Closed anshumanmohan closed 1 year ago

anshumanmohan commented 1 year ago

This PR is a modest step towards #85.

We'll add further checks as we think of them, but for now I have paths_logically_le. I take a path-forward approach and ask, in the relevant commands (just chop and inject for now) that the graph we pass is "less than or equal to" the graph we get back. That is, every path that I used to have in the input graph still exists, with the same name and sequence, in the new graph.

flip does satisfy this condition spiritually, but does not satisfy it as written. The reason is silly: flip adds the string "_inv" to the names of the paths that it flips. We do this because odgi does. If we are okay with diverging from odgi in this regard, I can remove this addition of "_inv".

85 talks about logical equality, but I've come up with this logical <= approach because I think there's some value there. We can state == using <= and antisymmetry.

anshumanmohan commented 1 year ago

Terribly sorry to have added other PRs onto this one!

The story is that I added a tiny CI thing to teach myself about it, but didn't realize that large chunks of our existing code would fail the CI tests. When I then created this small PR, all those failures came up. The failing CI made me panic needlessly and I decided to fix those issues right here, but I should have gone about it via a separate PR.

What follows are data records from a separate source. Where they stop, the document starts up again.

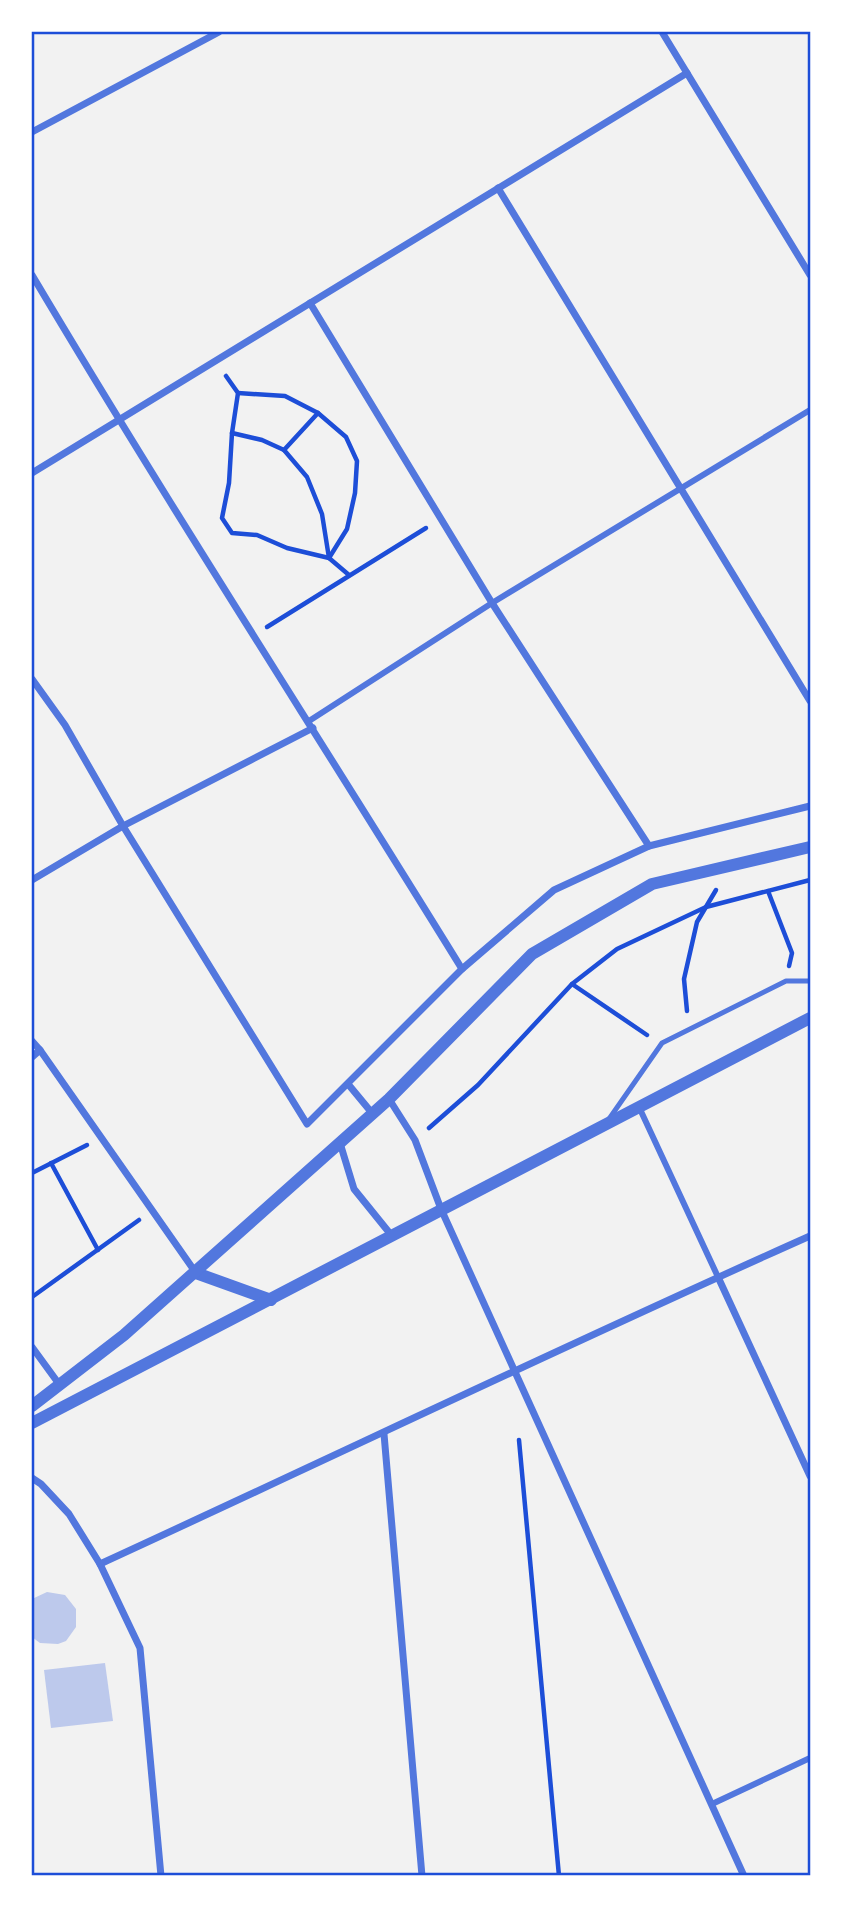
<svg xmlns="http://www.w3.org/2000/svg" width="842" height="1907" font-family="Signika,sans-serif">
	<rect width="100%" height="100%" fill="#f2f2f2"/>
	<!-- building -->
	<g fill="#bdc9ec">
		<polygon points="47,1592 65,1595 76,1609 76,1627 66,1641 58,1644 40,1643 32,1637 32,1599"/>
		<polygon points="105,1663 113,1721 51,1728 44,1670"/>
	</g>
	<g fill="none" stroke-linecap="round" stroke-linejoin="round">
		<!-- path -->
		<g stroke="#1d4ed8" stroke-width="4.5">
			<polyline points="226,376 238,393 232,433 229,483 222,518 232,533 257,535 287,548 329,558 349,575"/>
			<polyline points="238,393 285,396 318,413 346,437 357,461 355,493 347,529 329,558"/>
			<polyline points="232,433 262,440 284,450 307,477 322,514 329,558"/>
			<polyline points="284,450 318,413"/>
			<polyline points="267,627 426,528"/>
			<polyline points="768,891 792,953 789,966"/>
			<polyline points="572,984 647,1035"/>
			<polyline points="687,1011 684,979 697,922 716,890"/>
			<polyline points="429,1128 478,1085 572,984 617,949 706,907 810,880"/>
			<polyline points="51,1163 98,1250"/>
			<polyline points="32,1173 87,1145"/>
			<polyline points="32,1297 139,1220"/>
			<polyline points="519,1440 559,1876"/>
		</g>
		<!-- service -->
		<polyline stroke="#5277de" stroke-width="5" points="609,1119 662,1043 786,981 810,981"/>
		<!-- pedestrian -->
		<g stroke="#5277de" stroke-width="6">
			<polyline points="309,721 492,603 810,410"/>
			<polyline points="639,1107 718,1277"/>
			<polyline points="712,1804 810,1758"/>
		</g>
		<!-- minor -->
		<g stroke="#5277de" stroke-width="7">
			<polyline points="662,32 810,275"/>
			<polyline points="32,132 219,32"/>
			<polyline points="498,188 810,701"/>
			<path d="M 32,275 C 171,509 319,737 462,969"/>
			<polyline points="310,303 492,603 649,846"/>
			<polyline points="32,473 687,73"/>
			<polyline points="32,679 65,725 123,826 307,1124 462,969 554,890 649,846 810,806"/>
			<polyline points="32,880 123,826 313,728"/>
			<polyline points="32,1041 40,1050 196,1273"/>
			<polyline points="32,1057 40,1050"/>
			<polyline points="348,1084 372,1113"/>
			<polyline points="389,1099 415,1140 441,1209 744,1876"/>
			<polyline points="340,1143 354,1189 392,1236"/>
			<polyline points="718,1277 810,1476"/>
			<polyline points="32,1347 59,1384"/>
			<polyline points="384,1434 422,1876"/>
			<polyline points="32,1478 41,1484 69,1514 100,1564 140,1648 161,1876"/>
			<path d="M 100,1564 C 337,1455 572,1342 810,1236"/>
		</g>
		<!-- tertiary -->
		<g stroke="#5277de" stroke-width="12">
			<polyline points="196,1273 271,1300"/>
			<polyline points="32,1406 124,1335 389,1099 532,954 652,884 810,847"/>
			<polyline points="32,1423 810,1018"/>
		</g>
	</g>
	<!-- border -->
	<rect width="842" height="1907" fill="none" stroke="#ffffff" stroke-width="66"/>
	<rect x="33" y="33" width="776" height="1841" fill="none" stroke="#1d4ed8" stroke-width="2.5"/>
</svg>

To clarify, this PR now has three things in it:

  1. The proof stuff, as described above.
  2. Formatting changes all over pollen-py/, to make Black happy.
  3. A rename of pollen-py/ into pollen_py/, to my MyPy happy.

The last two are not deep, but they have big diffs. Thankfully, AFAIK, no-one else is currently working on those files. If you are, and if my changes have made life hard for you, please let me know. I'll revert this stuff and make it right!

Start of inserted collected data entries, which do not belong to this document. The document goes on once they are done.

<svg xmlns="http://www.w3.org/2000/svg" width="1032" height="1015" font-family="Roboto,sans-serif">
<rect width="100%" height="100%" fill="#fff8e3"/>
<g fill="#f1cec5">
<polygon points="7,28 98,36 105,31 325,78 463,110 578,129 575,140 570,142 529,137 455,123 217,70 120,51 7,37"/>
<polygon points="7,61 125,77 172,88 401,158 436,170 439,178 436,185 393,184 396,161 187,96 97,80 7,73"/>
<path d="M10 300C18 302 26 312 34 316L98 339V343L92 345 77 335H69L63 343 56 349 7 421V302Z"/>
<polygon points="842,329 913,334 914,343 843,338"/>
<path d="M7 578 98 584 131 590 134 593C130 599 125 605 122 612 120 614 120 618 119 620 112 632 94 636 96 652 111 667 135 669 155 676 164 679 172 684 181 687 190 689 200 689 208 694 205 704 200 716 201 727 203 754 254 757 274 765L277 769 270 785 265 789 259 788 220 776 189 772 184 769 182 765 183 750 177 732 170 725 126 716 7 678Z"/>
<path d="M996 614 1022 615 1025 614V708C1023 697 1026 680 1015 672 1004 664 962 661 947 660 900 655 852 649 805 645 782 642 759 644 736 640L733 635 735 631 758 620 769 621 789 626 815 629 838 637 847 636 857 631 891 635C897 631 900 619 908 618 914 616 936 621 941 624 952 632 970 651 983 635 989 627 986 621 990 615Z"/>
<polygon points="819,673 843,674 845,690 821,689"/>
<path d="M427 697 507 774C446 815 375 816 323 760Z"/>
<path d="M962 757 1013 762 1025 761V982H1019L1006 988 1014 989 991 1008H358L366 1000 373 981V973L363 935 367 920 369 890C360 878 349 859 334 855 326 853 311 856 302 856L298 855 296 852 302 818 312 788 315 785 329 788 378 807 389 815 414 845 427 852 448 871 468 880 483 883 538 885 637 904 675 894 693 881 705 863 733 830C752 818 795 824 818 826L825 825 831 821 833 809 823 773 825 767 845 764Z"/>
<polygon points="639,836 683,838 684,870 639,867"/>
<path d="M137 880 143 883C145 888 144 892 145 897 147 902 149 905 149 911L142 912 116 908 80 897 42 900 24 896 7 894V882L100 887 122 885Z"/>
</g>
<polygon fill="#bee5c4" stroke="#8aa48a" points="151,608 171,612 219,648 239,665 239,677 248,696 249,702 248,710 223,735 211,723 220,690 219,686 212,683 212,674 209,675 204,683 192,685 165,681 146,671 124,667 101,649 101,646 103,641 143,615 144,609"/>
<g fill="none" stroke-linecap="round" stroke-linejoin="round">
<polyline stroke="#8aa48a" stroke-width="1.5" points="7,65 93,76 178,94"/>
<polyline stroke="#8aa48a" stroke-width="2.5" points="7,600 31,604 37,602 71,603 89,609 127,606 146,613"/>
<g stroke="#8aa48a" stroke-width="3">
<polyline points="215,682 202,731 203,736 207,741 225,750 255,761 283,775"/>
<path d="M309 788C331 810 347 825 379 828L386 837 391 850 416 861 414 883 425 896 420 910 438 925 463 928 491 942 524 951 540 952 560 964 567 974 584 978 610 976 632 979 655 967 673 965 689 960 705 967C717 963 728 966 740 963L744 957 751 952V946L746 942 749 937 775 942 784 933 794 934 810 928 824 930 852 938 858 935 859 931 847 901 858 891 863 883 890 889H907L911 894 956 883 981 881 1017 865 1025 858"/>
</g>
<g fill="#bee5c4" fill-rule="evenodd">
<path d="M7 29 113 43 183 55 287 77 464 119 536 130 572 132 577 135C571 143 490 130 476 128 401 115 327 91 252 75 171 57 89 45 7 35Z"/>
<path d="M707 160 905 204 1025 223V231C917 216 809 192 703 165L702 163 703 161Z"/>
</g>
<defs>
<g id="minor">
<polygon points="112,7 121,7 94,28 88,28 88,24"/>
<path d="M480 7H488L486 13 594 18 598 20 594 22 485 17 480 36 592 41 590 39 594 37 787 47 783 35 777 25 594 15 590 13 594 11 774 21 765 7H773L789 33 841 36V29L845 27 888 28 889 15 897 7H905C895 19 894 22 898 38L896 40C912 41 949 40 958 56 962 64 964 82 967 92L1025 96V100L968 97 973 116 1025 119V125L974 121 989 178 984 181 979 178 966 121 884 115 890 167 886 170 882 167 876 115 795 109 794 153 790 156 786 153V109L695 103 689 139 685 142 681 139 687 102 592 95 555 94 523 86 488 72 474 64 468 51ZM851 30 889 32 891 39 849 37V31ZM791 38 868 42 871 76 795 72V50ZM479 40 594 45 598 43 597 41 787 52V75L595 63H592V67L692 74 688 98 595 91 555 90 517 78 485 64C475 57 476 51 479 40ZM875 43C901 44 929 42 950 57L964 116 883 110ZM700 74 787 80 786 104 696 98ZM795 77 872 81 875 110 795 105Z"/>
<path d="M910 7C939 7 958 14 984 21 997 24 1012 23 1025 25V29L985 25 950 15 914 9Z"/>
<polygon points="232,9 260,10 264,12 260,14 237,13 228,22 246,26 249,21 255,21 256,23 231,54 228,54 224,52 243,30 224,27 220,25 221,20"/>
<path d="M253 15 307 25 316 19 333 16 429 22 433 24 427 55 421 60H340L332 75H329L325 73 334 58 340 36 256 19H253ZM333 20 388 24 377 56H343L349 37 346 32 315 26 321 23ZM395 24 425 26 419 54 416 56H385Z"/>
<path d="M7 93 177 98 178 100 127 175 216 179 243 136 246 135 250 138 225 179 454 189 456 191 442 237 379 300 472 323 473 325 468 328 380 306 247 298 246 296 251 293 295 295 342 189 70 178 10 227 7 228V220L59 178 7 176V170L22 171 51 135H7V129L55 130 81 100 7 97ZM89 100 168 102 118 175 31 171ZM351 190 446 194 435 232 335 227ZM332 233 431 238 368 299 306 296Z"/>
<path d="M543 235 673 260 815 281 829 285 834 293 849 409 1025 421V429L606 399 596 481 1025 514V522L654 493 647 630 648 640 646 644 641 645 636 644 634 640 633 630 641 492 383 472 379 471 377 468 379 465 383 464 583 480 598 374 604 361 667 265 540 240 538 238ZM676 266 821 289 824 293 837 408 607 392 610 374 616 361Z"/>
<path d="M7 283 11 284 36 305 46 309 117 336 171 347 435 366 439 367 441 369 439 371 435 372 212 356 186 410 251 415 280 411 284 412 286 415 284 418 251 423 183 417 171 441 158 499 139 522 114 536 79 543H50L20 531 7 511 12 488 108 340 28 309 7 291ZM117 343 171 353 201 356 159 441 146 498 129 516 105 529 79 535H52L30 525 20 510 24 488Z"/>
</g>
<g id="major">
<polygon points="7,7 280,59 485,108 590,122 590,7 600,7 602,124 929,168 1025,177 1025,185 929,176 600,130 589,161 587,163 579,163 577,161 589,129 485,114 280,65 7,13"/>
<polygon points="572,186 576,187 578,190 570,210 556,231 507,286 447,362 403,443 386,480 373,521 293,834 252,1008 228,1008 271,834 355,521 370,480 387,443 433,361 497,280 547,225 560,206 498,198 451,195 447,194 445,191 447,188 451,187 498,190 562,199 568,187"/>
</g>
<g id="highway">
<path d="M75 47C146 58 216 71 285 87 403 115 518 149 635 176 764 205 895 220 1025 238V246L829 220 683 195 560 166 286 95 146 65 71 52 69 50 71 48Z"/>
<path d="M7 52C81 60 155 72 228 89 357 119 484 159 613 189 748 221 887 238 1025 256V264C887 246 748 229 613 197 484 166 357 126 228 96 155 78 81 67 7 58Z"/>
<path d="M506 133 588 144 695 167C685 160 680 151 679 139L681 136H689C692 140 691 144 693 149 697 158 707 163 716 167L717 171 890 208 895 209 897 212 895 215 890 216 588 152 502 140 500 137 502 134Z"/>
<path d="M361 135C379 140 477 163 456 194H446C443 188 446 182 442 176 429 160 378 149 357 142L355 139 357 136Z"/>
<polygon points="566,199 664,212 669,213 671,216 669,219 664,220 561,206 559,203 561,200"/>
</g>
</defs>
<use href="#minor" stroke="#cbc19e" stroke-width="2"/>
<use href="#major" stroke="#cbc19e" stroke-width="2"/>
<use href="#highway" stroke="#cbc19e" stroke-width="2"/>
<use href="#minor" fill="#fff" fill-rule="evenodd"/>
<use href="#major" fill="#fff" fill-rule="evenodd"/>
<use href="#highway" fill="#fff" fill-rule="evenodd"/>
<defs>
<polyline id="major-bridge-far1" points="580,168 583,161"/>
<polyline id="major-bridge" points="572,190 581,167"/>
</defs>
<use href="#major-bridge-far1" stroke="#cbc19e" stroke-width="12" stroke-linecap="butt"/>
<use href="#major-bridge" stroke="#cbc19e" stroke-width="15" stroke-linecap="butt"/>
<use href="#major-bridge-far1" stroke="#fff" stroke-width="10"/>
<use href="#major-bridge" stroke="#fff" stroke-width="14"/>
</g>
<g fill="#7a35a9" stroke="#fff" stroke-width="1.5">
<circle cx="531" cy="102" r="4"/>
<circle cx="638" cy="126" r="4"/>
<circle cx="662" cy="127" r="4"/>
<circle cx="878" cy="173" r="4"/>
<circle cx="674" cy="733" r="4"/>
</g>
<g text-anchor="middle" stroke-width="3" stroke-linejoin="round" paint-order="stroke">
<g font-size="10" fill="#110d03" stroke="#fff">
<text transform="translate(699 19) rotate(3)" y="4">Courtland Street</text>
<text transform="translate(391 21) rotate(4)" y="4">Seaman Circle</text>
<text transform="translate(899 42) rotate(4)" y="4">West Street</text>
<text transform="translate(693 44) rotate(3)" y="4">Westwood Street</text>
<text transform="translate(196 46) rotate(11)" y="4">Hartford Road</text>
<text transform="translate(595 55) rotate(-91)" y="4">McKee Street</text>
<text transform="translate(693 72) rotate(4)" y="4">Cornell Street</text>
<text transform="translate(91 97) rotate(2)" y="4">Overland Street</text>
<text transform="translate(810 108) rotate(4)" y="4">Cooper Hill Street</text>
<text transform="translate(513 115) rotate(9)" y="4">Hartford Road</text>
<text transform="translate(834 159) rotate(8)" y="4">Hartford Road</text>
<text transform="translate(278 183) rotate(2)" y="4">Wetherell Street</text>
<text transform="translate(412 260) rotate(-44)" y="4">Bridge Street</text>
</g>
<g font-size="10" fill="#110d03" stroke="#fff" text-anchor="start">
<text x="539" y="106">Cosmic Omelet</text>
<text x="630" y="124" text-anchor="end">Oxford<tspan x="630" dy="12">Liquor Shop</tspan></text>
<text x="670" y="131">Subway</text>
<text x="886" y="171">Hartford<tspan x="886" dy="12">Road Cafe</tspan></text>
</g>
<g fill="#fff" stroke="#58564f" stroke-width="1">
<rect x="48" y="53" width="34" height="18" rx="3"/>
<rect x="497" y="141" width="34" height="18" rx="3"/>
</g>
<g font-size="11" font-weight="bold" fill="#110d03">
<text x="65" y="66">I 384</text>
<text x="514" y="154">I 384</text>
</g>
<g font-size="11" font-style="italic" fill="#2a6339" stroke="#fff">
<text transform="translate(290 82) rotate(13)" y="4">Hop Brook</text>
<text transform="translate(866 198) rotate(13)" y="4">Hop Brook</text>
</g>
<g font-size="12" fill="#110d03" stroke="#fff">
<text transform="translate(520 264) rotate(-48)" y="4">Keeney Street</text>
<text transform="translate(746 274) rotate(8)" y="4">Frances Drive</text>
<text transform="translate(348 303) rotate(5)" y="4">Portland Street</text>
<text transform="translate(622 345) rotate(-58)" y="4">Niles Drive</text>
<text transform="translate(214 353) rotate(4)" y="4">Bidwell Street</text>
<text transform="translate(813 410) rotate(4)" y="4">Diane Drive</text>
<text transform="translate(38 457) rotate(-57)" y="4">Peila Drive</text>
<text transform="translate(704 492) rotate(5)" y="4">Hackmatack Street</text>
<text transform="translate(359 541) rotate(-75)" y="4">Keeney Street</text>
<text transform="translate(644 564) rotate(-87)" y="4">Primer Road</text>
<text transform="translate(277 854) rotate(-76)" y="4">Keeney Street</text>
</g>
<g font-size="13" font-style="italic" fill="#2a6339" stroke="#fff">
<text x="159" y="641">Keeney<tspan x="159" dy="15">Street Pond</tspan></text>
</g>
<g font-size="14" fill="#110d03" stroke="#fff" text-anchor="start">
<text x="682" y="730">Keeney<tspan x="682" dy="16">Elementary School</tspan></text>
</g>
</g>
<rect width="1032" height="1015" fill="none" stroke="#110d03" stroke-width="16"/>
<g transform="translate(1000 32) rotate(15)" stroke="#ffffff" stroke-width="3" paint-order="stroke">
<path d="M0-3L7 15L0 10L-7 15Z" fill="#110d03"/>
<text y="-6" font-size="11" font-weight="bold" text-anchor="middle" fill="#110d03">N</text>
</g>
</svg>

anshumanmohan commented 1 year ago

I'll note that #89 also got rid of a lot of GFA and temp files that IMO should never have been committed! Please let me know if I made a mistake!

sampsyo commented 1 year ago

Super cool! Defining a notion of graph equivalence (or refinement) seems to be the first step toward checking program correctness. That is, we decide something like paths_logically_le is the right predicate, we can pick the theorem we want to prove for "no-op" operations g as something like: for g, paths_logically_le(g, f(g)).

About the names and the _inv suffix: it's not clear to me whether we'd want to prove something in the presence of renaming, or change the predicate to ignore names (i.e., to just require that there are the same set of paths in each). Interesting question! But maybe not too hard to manage under either choice.

And no worries about the PR noise; I just looked at the one new proofs.py file.